Now a user can enter a text of context and get relevant contexts and responses:

:: how much to pay for auto insurance?
>> {'contexts': ['how much can I expect pay for auto insurance', 'how much will insurance pay for my total car', 'how much can I expect pay in car insurance'], 'responses': ['the cost of auto insurance be based on several factor include your driving record , claim history , type of vehicle , credit score where you live and how far you travel to and from work I will recommend work with an independent agent who can shop several company find the good policy for you', 'there be not any absolute answer to this question rate for auto insurance coverage can vary greatly from carrier to carrier and from area to area contact local agent in your area find out about coverage availablity and pricing within your area look for an agent that you be comfortable working with as they will be the first last point of contact in most instance', 'the cost of auto insurance coverage for any vehicle or driver can vary greatly thing that effect your auto insurance rate be geographical location , vehicle , age (s) of driver (s) , type of coverage desire , motor vehicle record of all driver , credit rating of all driver and more contact a local agent get a quote a quote cost nothing but will let you know where your rate will']}

Train model

To train the model on the InsuranceQA dataset one should run the command:

python -m deeppavlov interact deeppavlov/configs/ranking/ranking_insurance.json

As an example of configuration file see ranking_insurance.json.

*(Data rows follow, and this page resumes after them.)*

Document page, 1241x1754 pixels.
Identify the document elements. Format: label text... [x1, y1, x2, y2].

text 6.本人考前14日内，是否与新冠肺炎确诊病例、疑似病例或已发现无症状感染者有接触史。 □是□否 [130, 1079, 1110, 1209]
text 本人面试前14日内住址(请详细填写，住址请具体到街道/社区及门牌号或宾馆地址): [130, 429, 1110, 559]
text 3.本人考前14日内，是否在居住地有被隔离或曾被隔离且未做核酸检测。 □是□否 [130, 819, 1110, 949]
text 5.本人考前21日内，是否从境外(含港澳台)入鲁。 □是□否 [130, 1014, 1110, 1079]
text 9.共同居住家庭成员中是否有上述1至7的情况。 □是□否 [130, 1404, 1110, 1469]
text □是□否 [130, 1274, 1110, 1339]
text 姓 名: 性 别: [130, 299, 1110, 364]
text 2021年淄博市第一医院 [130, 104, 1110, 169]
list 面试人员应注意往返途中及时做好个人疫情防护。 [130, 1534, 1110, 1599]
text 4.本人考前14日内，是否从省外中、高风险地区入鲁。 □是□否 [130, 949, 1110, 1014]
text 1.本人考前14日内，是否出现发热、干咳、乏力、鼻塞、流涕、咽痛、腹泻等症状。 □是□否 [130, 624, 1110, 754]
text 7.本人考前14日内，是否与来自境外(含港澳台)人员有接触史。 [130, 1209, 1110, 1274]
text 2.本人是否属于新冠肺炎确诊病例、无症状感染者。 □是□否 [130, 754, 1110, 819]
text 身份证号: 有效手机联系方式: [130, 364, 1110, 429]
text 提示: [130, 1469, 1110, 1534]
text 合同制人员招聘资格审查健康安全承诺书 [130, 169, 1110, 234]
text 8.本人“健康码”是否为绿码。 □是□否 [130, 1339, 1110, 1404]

The InsuranceQA V1 dataset:

Model Validation (Recall@1) Test1 (Recall@1)
Architecture II: (HLQA(200) CNNQA(4000) 1-MaxPooling Tanh) [1] 61.8 62.8
QA-LSTM basic-model(max pooling) [2] 64.3 63.1
Our model (biLSTM, max pooling) 67.6 67.6


[1] Feng, Minwei, et al. “Applying deep learning to answer selection: A study and an open task.” Automatic Speech Recognition and Understanding (ASRU), 2015 IEEE Workshop on. IEEE, 2015.

[2] Tan, Ming, et al. “LSTM-based deep learning models for non-factoid answer selection.” arXiv preprint arXiv:1511.04108 (2015).